* Instrucción A:
En el fragmento sobre el Brexit, ¿cuántos trabajadores tiene el Departamento para la Salida de la Unión Europea y cuántos necesita?
* Instrucción B:
Transcribe sin cambiar nada el trozo del fragmento sobre el Brexit que empieza en las palabras "Aparte de la" y termina después de "debía ser completa.".
* Instrucción C:
Resume en dos oraciones el fragmento sobre el Brexit.

* Fragmento para leer:
————
Pero todavía no existe una directriz común para declarar el divorcio formal entre el Reino Unido y el bloque. La primera ministra ha insistido que el artículo 50 del Tratado de Lisboa (que especifica los procedimientos para la separación) será activado sólo hasta principios del próximo año. Su activación dependerá, según varias fuentes, de la aprobación del Parlamento. Sólo desde entonces podrán negociarse los términos del divorcio con la UE.

Los equipos de trabajo, pese a la ambición del gobierno británico, no están listos: según The Guardian, los dos ministerios creados para el proceso de división (el Departamento para la Salida de la Unión Europea y el Departamento de Comercio Internacional) están retrasados en la contratación de personal calificado. El primero tiene en sus filas a la mitad de los trabajadores que necesita (150 de 300) y el segundo tiene un porcentaje bajísimo de los negociadores (10%) que requiere para rehacer las relaciones con la UE y, al mismo tiempo, reformar la economía nacional.

El proyecto, que en el voto parecía simple, se ha mostrado vasto y complejo. Es probable que el artículo 50 sea activado, por procesos judiciales y legales que deberán resolverse antes de ello, a finales de 2017. Eso significa que el Brexit, de manera formal, sólo ocurrirá hasta finales de 2019 (se cuenta con un período de dos años legales para la separación). La Unión Europea considera que ese lapso es demasiado extenso: las elecciones para el Parlamento Europea serán en 2019 y en 2020 se discutirá el nuevo presupuesto de todo el bloque. Para entonces, Reino Unido ya debería estar fuera de él.

Aparte de la incertidumbre sobre la fecha de aplicación y la construcción de los grupos de negociación, el gobierno de May se enfrenta a la tarea inmensa de definir qué quiere proponerle a la Unión Europea. El diputado Nigel Farage, antes de su salida del liderazgo del UKIP, había sugerido en el Parlamento Europeo que Reino Unido podía tener las mismas ventajas comerciales que había tenido hasta ahora (su participación en el Mercado Común), pero con un control propio de las fronteras y la libre circulación de ciudadanos. Juncker encontró esa sugerencia cínica: para él, Reino Unido había tomado la decisión de salirse y debía hacerlo sin ningún beneficio. La salida debía ser completa.
————
* Datos proporcionados:

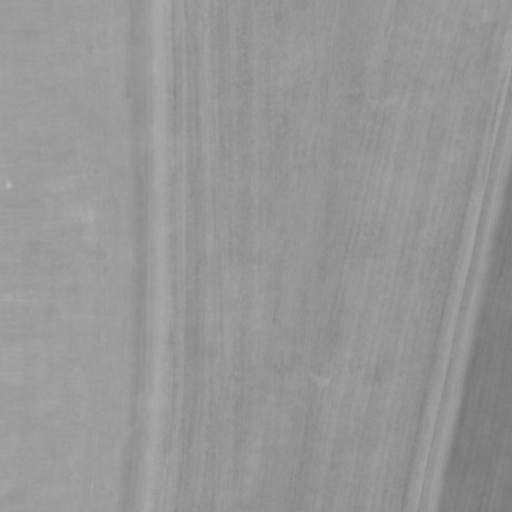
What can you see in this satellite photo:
————
* Respuesta esperada A:
Tiene 150 de los 300 trabajadores que necesita.

* Respuesta esperada B:
Aparte de la incertidumbre sobre la fecha de aplicación y la construcción de los grupos de negociación, el gobierno de May se enfrenta a la tarea inmensa de definir qué quiere proponerle a la Unión Europea. El diputado Nigel Farage, antes de su salida del liderazgo del UKIP, había sugerido en el Parlamento Europeo que Reino Unido podía tener las mismas ventajas comerciales que había tenido hasta ahora (su participación en el Mercado Común), pero con un control propio de las fronteras y la libre circulación de ciudadanos. Juncker encontró esa sugerencia cínica: para él, Reino Unido había tomado la decisión de salirse y debía hacerlo sin ningún beneficio. La salida debía ser completa.

* Respuesta esperada C:
El Reino Unido todavía no ha activado el artículo 50 del Tratado de Lisboa, algo que probablemente ocurrirá a finales de 2017, de modo que el Brexit formal solo llegaría a finales de 2019, un plazo que la Unión Europea considera demasiado extenso. Además, los dos ministerios creados para la separación no tienen el personal que necesitan, y el gobierno de May debe definir qué proponer a la Unión Europea, mientras Juncker sostiene que el Reino Unido debe salir sin ningún beneficio.